You’d be hard pressed to find a sub-par bicycle in the over-five-grand category. Heck, you’d be hard pressed to find a questionable bike in the three-grand category these days. Simply put, there are a lot of good bikes out there. Trek’s 2011 Top Fuel, however, is exceptional.
From the first pedal stroke, I felt 100 percent connected with the Top Fuel—as if I’d been spending hours aboard the thing everyday for months at a time. And maybe it’s a simple matter of the-older-I-get, the-faster-I-used-to-be, but the Trek had me seriously considering a comeback to racing. I even stood on the bathroom scale a couple times over the period of this test (for the first time in a year or two) just to gauge how many months/pounds this comeback might require.
The 2011 Top Fuel is not a complete re-design, but the company has made a few admirable tweaks to last year’s design. Most notably, Trek, together with Fox Racing Shox, have given the Top Fuel handlebar-mounted, remote suspension lockouts for both front and rear squishy bits. Curmudgeons will undoubtedly consider this unnecessary, but anyone who has ever taken the start of a World Cup XC (or any XC race for that matter) will instantly see the benefit of a bike that climbs rigid and descends squishy.
Another notable change? Internal cable routing. Yep, the folks at Trek have seen fit to hide cables and hoses wherever they possible can, which not only gives the Top Fuel a clean look but also seems to quiet things down a bit over the rough stuff. Without the glut of excess cables, the Top Fuel seemed to collect a bit less heft-adding mud, too. Our guess is that this slippery internal cable routing also helps in the aerodynamics department, if you can produce the power and speed of someone like reigning U-23 world champ, Matthias Flückiger, who collected his rainbow jersey aboard a Top Fuel.

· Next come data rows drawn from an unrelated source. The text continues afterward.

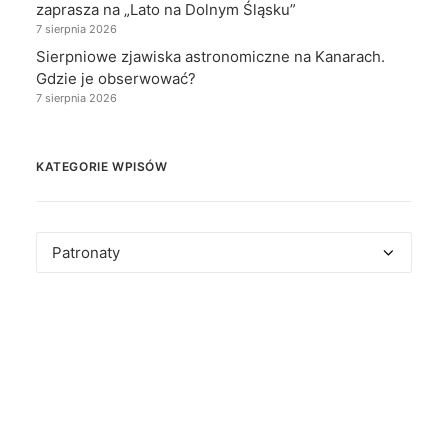
zaprasza na „Lato na Dolnym Śląsku”
7 sierpnia 2026
Sierpniowe zjawiska astronomiczne na Kanarach.
Gdzie je obserwować?
7 sierpnia 2026
KATEGORIE WPISÓW
Kategorie
wpisów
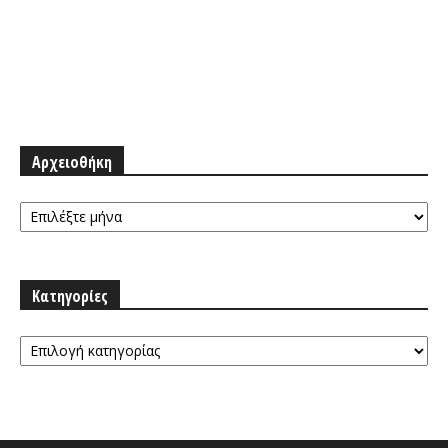
Αρχειοθήκη
Αρχειοθήκη
Κατηγορίες
Κατηγορίες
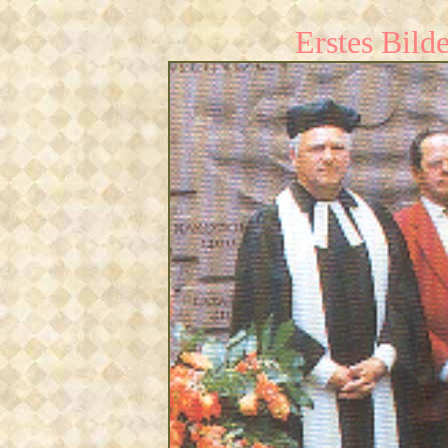
Erstes Bilde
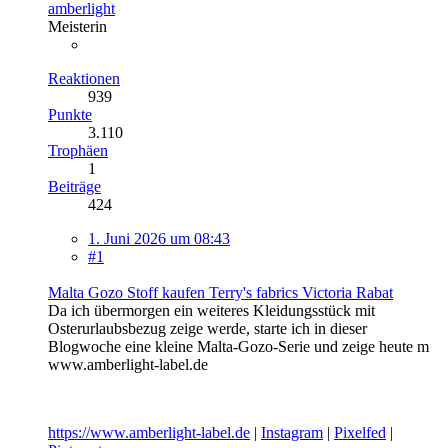
amberlight
Meisterin
Reaktionen
939
Punkte
3.110
Trophäen
1
Beiträge
424
1. Juni 2026 um 08:43
#1
Malta Gozo Stoff kaufen Terry's fabrics Victoria Rabat
Da ich übermorgen ein weiteres Kleidungsstück mit
Osterurlaubsbezug zeige werde, starte ich in dieser
Blogwoche eine kleine Malta-Gozo-Serie und zeige heute m
www.amberlight-label.de
https://www.amberlight-label.de
|
Instagram
|
Pixelfed
|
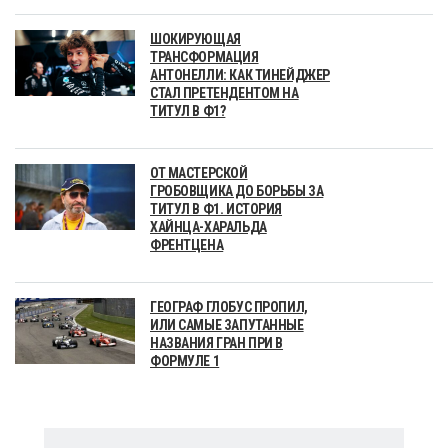
ШОКИРУЮЩАЯ
ТРАНСФОРМАЦИЯ
АНТОНЕЛЛИ: КАК ТИНЕЙДЖЕР
СТАЛ ПРЕТЕНДЕНТОМ НА
ТИТУЛ В Ф1?
ОТ МАСТЕРСКОЙ
ГРОБОВЩИКА ДО БОРЬБЫ ЗА
ТИТУЛ В Ф1. ИСТОРИЯ
ХАЙНЦА-ХАРАЛЬДА
ФРЕНТЦЕНА
ГЕОГРАФ ГЛОБУС ПРОПИЛ,
ИЛИ САМЫЕ ЗАПУТАННЫЕ
НАЗВАНИЯ ГРАН ПРИ В
ФОРМУЛЕ 1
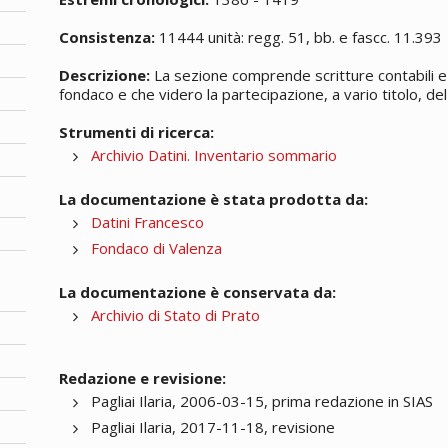
Consistenza:
11444 unità: regg. 51, bb. e fascc. 11.393
Descrizione:
La sezione comprende scritture contabili e 
fondaco e che videro la partecipazione, a vario titolo, del 
Strumenti di ricerca:
Archivio Datini. Inventario sommario
La documentazione è stata prodotta da:
Datini Francesco
Fondaco di Valenza
La documentazione è conservata da:
Archivio di Stato di Prato
Redazione e revisione:
Pagliai Ilaria, 2006-03-15, prima redazione in SIAS
Pagliai Ilaria, 2017-11-18, revisione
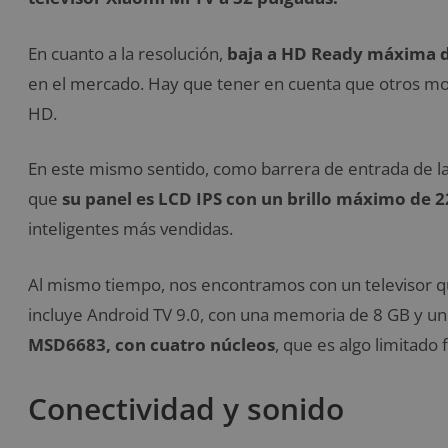
En cuanto a la resolución,
baja a HD Ready máxima 
en el mercado. Hay que tener en cuenta que otros mo
HD.
En este mismo sentido, como barrera de entrada de las
que
su panel es LCD IPS con un brillo máximo de 22
inteligentes más vendidas.
Al mismo tiempo, nos encontramos con un televisor 
incluye Android TV 9.0, con una memoria de 8 GB y un 
MSD6683, con cuatro núcleos
, que es algo limitado
Conectividad y sonido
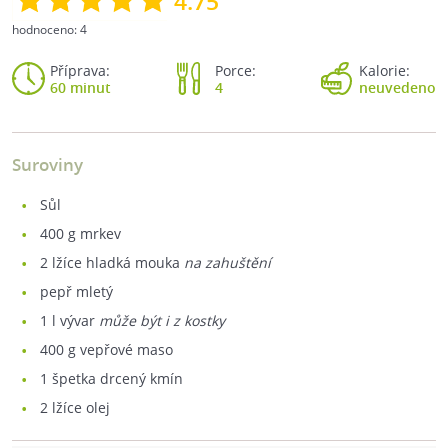
4.75
hodnoceno:
4
Příprava:
Porce:
Kalorie:
60 minut
4
neuvedeno
Suroviny
sůl
400
g mrkev
2
lžíce hladká mouka
na zahuštění
pepř mletý
1
l vývar
může být i z kostky
400
g vepřové maso
1
špetka drcený kmín
2
lžíce olej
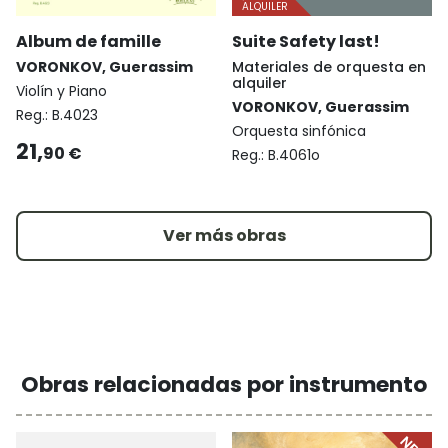
ALQUILER
Album de famille
Suite Safety last!
VORONKOV, Guerassim
Materiales de orquesta en
alquiler
Violín y Piano
VORONKOV, Guerassim
Reg.:
B.4023
Orquesta sinfónica
21,
90 €
Reg.:
B.4061o
Ver más obras
Obras relacionadas por instrumento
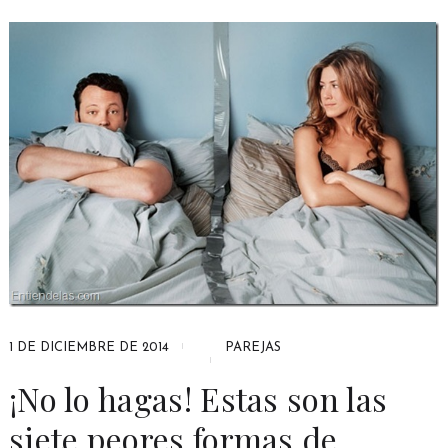
1 DE DICIEMBRE DE 2014
PAREJAS
¡No lo hagas! Estas son las
siete peores formas de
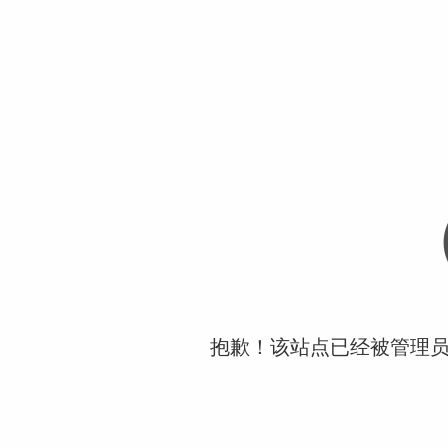
抱歉！该站点已经被管理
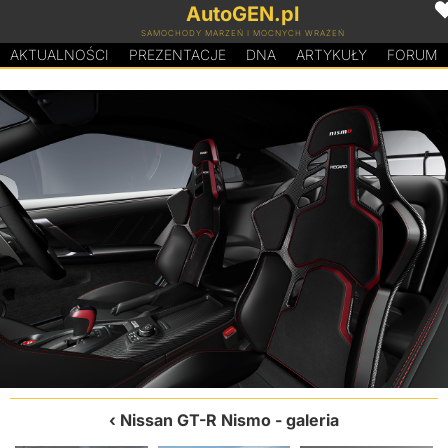
AutoGEN.pl
SAMOCHODY MARZEŃ I MOCNYCH WRAŻEŃ
AKTUALNOŚCI
PREZENTACJE
D
N
A
ARTYKUŁY
FORUM
Nissan GT-R Nismo
- galeria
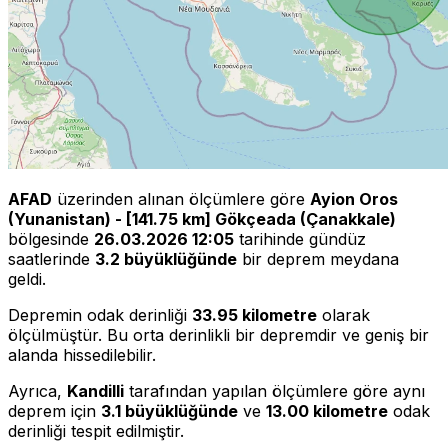
AFAD
üzerinden alınan ölçümlere göre
Ayion Oros
(Yunanistan) - [141.75 km] Gökçeada (Çanakkale)
bölgesinde
26.03.2026 12:05
tarihinde gündüz
saatlerinde
3.2 büyüklüğünde
bir deprem meydana
geldi.
Depremin odak derinliği
33.95 kilometre
olarak
ölçülmüştür. Bu orta derinlikli bir depremdir ve geniş bir
alanda hissedilebilir.
Ayrıca,
Kandilli
tarafından yapılan ölçümlere göre aynı
deprem için
3.1 büyüklüğünde
ve
13.00 kilometre
odak
derinliği tespit edilmiştir.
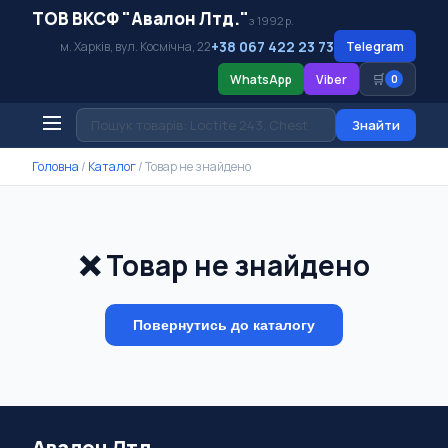
ТОВ ВКСФ "Авалон Лтд."
з 1992 р.
+38 067 422 23 73
м. Харків, вул. Космічна, 22
Telegram
🛒
WhatsApp
Viber
0
Знайти
Головна
/
Каталог
/
Товар не знайдено
❌ Товар не знайдено
Повернутись до каталогу
Авалон Лтд.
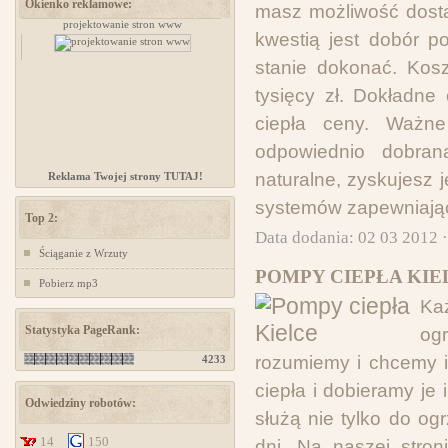
Okienko reklamowe:
masz możliwość dosta
zów
projektowanie stron www
www.ministerstwogadzetow.com
kwestią jest dobór p
stanie dokonać. Kosz
tysięcy zł. Dokładn
ciepła ceny. Ważne
odpowiednio dobra
naturalne, zyskujesz
Reklama Twojej strony TUTAJ!
systemów zapewniają
Top 2:
Data dodania: 02 03 2012 
Ściąganie z Wrzuty
POMPY CIEPŁA KIE
Pobierz mp3
Każ
Statystyka PageRank:
og
rozumiemy i chcemy i
4233
ciepła i dobieramy je
Odwiedziny robotów:
służą nie tylko do o
14
150
dni. Na naszej stron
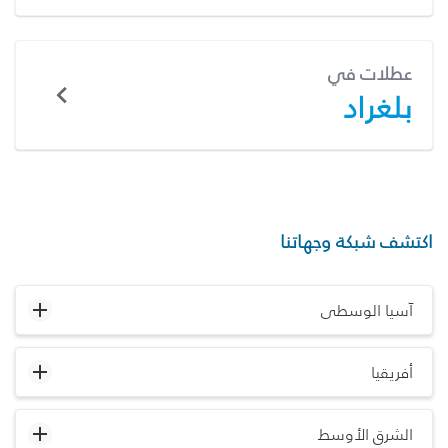
عطلات في
بلغراد
اكتشف شبكة وجهاتنا
آسيا الوسطى
أفريقيا
الشرق الأوسط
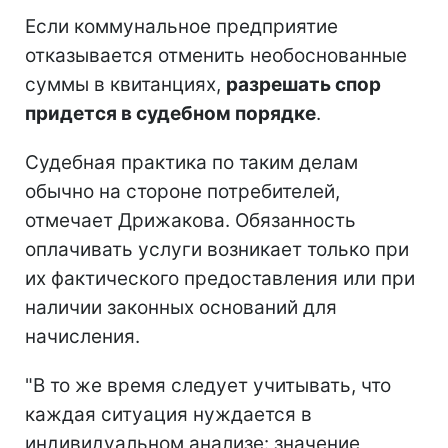
Если коммунальное предприятие
отказывается отменить необоснованные
суммы в квитанциях,
разрешать спор
придется в судебном порядке
.
Судебная практика по таким делам
обычно на стороне потребителей,
отмечает Дрижакова. Обязанность
оплачивать услуги возникает только при
их фактического предоставления или при
наличии законных оснований для
начисления.
"В то же время следует учитывать, что
каждая ситуация нуждается в
индивидуальном анализе: значение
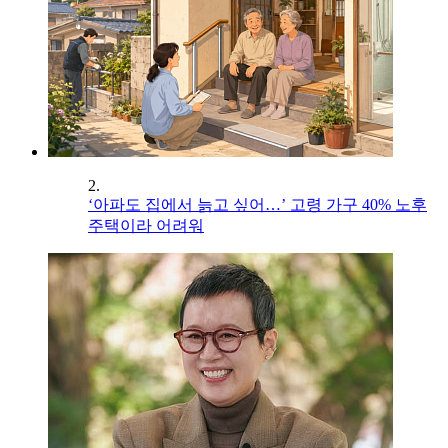
2.
‘아파도 집에서 늙고 싶어…’ 고령 가구 40% 노후
주택이라 어려워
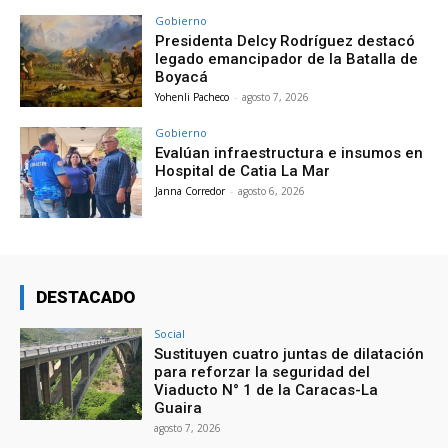
Gobierno
Presidenta Delcy Rodríguez destacó
legado emancipador de la Batalla de
Boyacá
Yohenli Pacheco
-
agosto 7, 2026
Gobierno
Evalúan infraestructura e insumos en
Hospital de Catia La Mar
Janna Corredor
-
agosto 6, 2026
DESTACADO
Social
Sustituyen cuatro juntas de dilatación
para reforzar la seguridad del
Viaducto N° 1 de la Caracas-La
Guaira
agosto 7, 2026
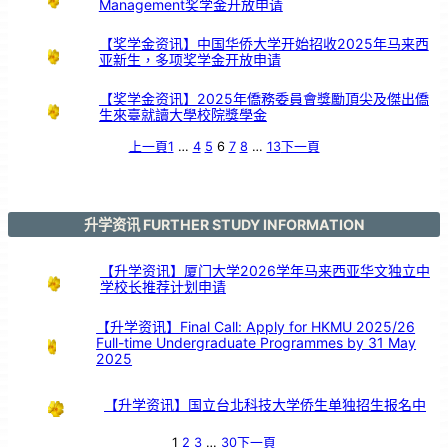
Management奖学金开放申请
发
展
【奖学金资讯】中国华侨大学开始招收2025年马来西
亚新生，多项奖学金开放申请
【奖学金资讯】2025年僑務委員會獎勵頂尖及傑出僑
生來臺就讀大學校院獎學金
上一頁
1
…
4
5
6
7
8
…
13
下一頁
升学资讯 FURTHER STUDY INFORMATION
【升学资讯】厦门大学2026学年马来西亚华文独立中
学校长推荐计划申请
【升学资讯】Final Call: Apply for HKMU 2025/26
Full-time Undergraduate Programmes by 31 May
2025
【升学资讯】国立台北科技大学侨生单独招生报名中
1
2
3
…
30
下一頁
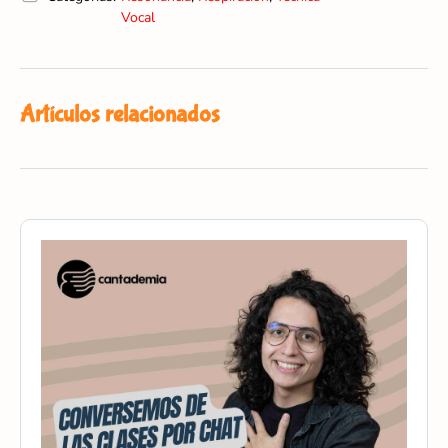
Vocal
Artículos relacionados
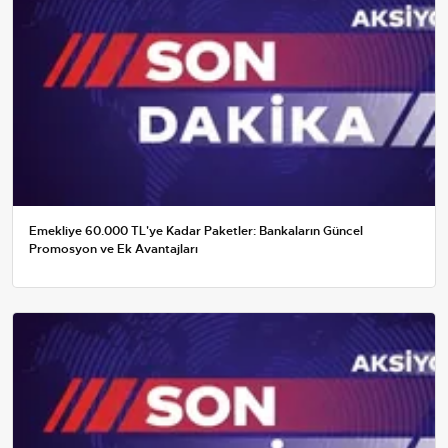
Emekliye 60.000 TL'ye Kadar Paketler: Bankaların Güncel
Promosyon ve Ek Avantajları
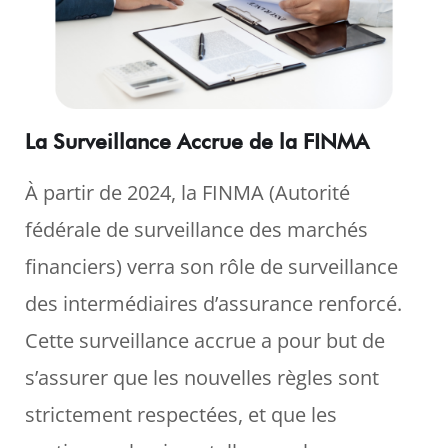
La Surveillance Accrue de la FINMA
À partir de 2024, la FINMA (Autorité
fédérale de surveillance des marchés
financiers) verra son rôle de surveillance
des intermédiaires d’assurance renforcé.
Cette surveillance accrue a pour but de
s’assurer que les nouvelles règles sont
strictement respectées, et que les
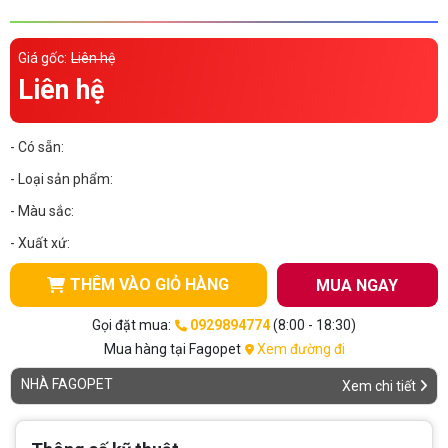
Thông tin về chó
spa cho thú cưng
Giá gốc:
Liên hệ
Thông tin về mèo
Liên hệ
CHÍNH SÁCH
- Có sẵn:
Chính sách mua hàng
Chính sách vận chuyển
- Loại sản phẩm:
- Màu sắc:
Chính sách bảo hành
Chính sách bảo mật
- Xuất xứ:
Chính sách đổi trả
THÊM VÀO GIỎ HÀNG
MUA NGAY
LIÊN HỆ
Gọi đặt mua:
0929894774
(8:00 - 18:30)
Mua hàng tại Fagopet
Xem đường đi
TỔNG ĐÀI TƯ VẤN
NHÀ FAGOPET
Xem chi tiết
0929894774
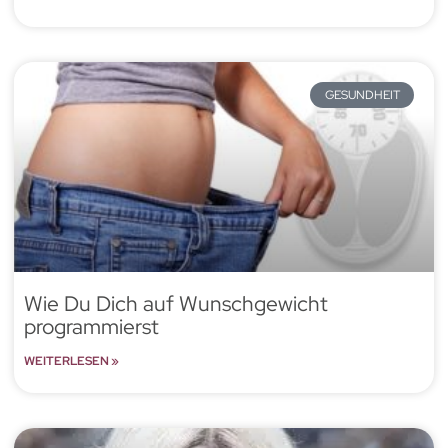
GESUNDHEIT
Wie Du Dich auf Wunschgewicht
programmierst
WEITERLESEN »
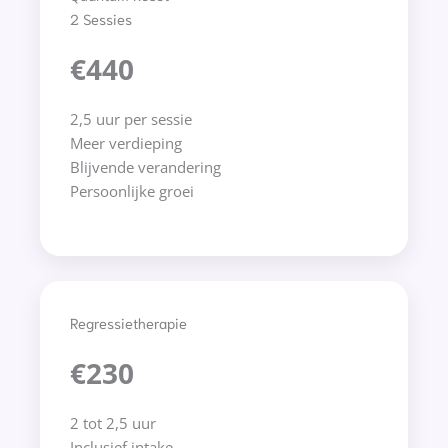
2 Sessies
€440
2,5 uur per sessie
Meer verdieping
Blijvende verandering
Persoonlijke groei
Regressietherapie
€230
2 tot 2,5 uur
Inclusief intake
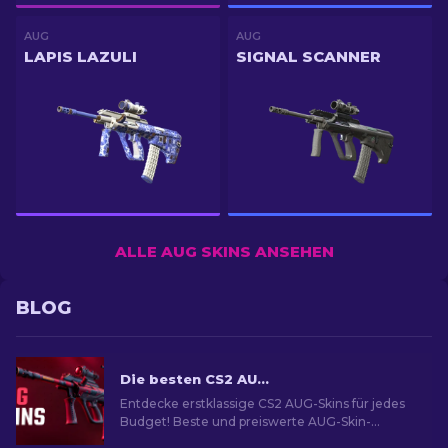
AUG
AUG
LAPIS LAZULI
SIGNAL SCANNER
ALLE AUG SKINS ANSEHEN
BLOG
Die besten CS2 AUG Skins in allen Preisklassen [2026]
Entdecke erstklassige CS2 AUG-Skins für jedes
Budget! Beste und preiswerte AUG-Skin-
Optionen für ultimativen Spielstil.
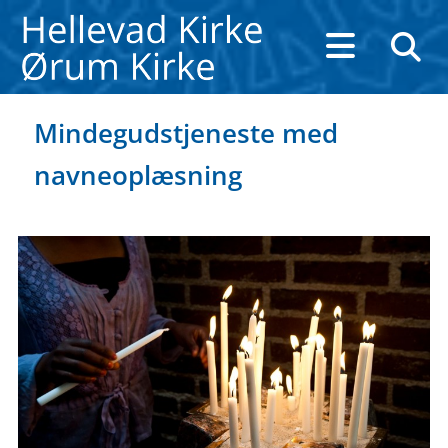
Mindegudstjeneste med
navneoplæsning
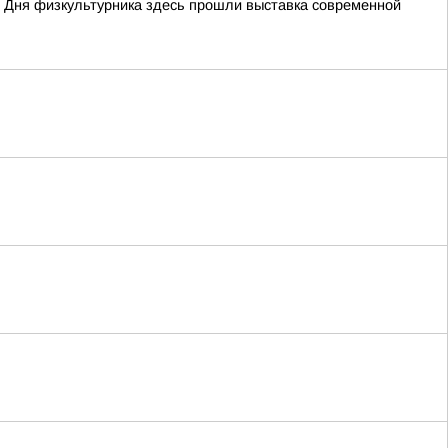
 Дня физкультурника здесь прошли выставка современной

As with the 2010 model that we reviewed in the May 2010 issue of Bike, the new Top Fuel sports 100 millimeters of suspension travel front and rear, a 70-degree head tube and a BB90 bottom bracket. The stiff, OCLV platform, combined with proven geometry and just the right amount of suspension, give this bike incredible point-and-shoot handling—up, down and on tight singletrack.
I tested my 25.3-pound (with pedals), 21.5-inch model at 20-percent sag, which had me daydreaming of the World Cup, but I also tested it at about 25-percent sag, which mellowed the ride and gave it a trail-bike feel. But right now, I’m back to the 20-percent race setting, which will help me evade the cops should Trek attempt to repo its bike.